Przepisz słowo w słowo wszystkie wiersze poniższego materiału, pomijając obrazy.

- - - - - - -

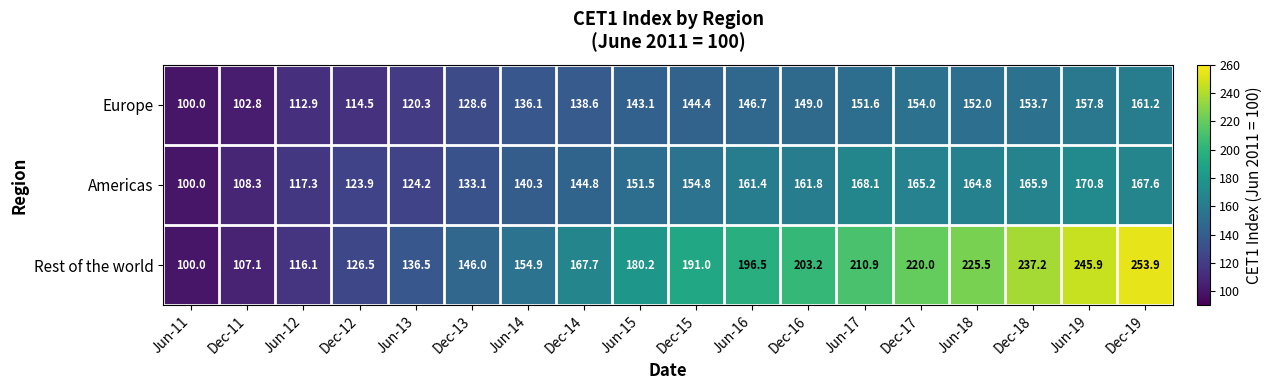

Rank the categories by Europe value from lowest to highest.

Jun-11, Dec-11, Jun-12, Dec-12, Jun-13, Dec-13, Jun-14, Dec-14, Jun-15, Dec-15, Jun-16, Dec-16, Jun-17, Jun-18, Dec-18, Dec-17, Jun-19, Dec-19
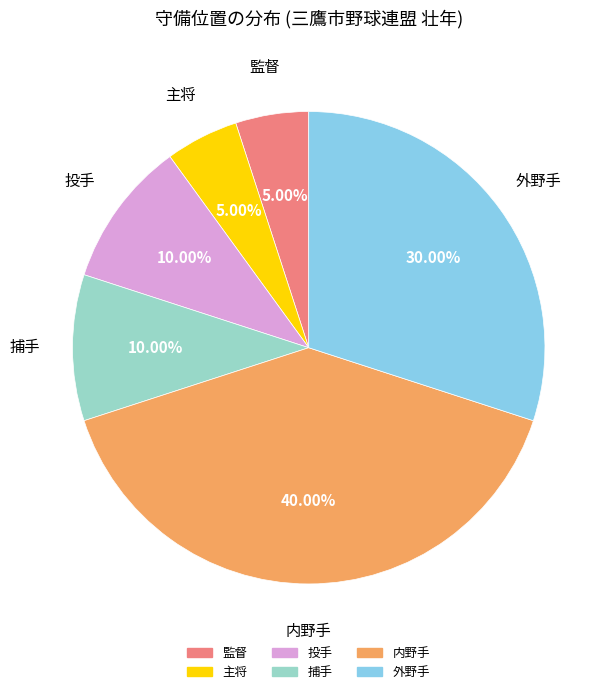

Is there a majority slice in this chart?

No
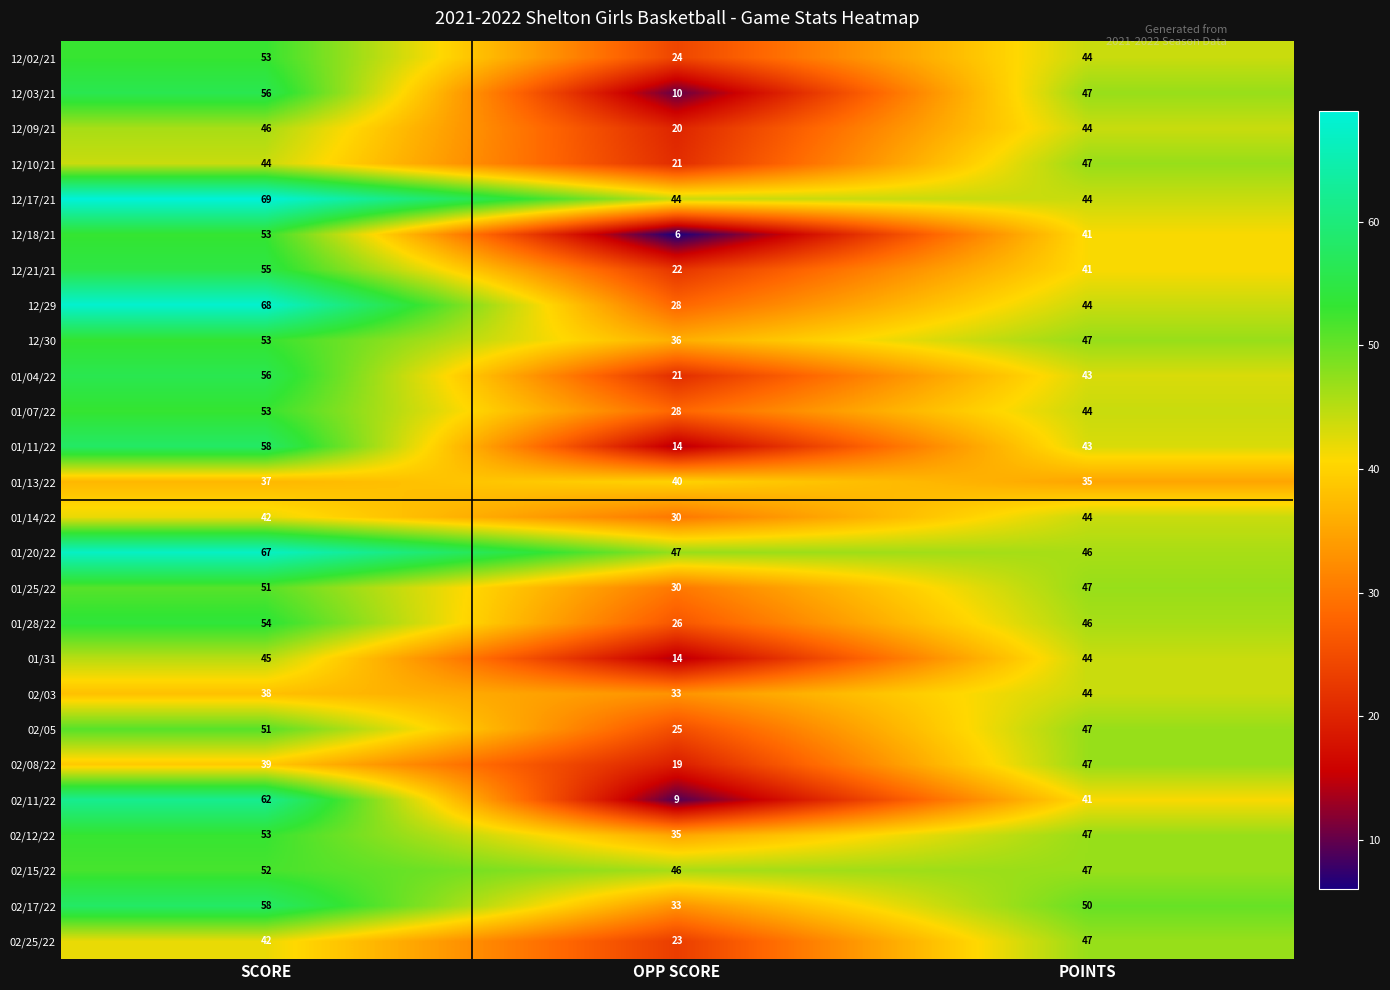

Is it true that 12/02/21 equals 24 at OPP SCORE?

True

- - - - - - -

> **Rozwiązanie zadania**:
Rank the categories by Europe value from lowest to highest.

Jun-11, Dec-11, Jun-12, Dec-12, Jun-13, Dec-13, Jun-14, Dec-14, Jun-15, Dec-15, Jun-16, Dec-16, Jun-17, Jun-18, Dec-18, Dec-17, Jun-19, Dec-19

Is there a majority slice in this chart?

No

Is it true that 12/02/21 equals 24 at OPP SCORE?

True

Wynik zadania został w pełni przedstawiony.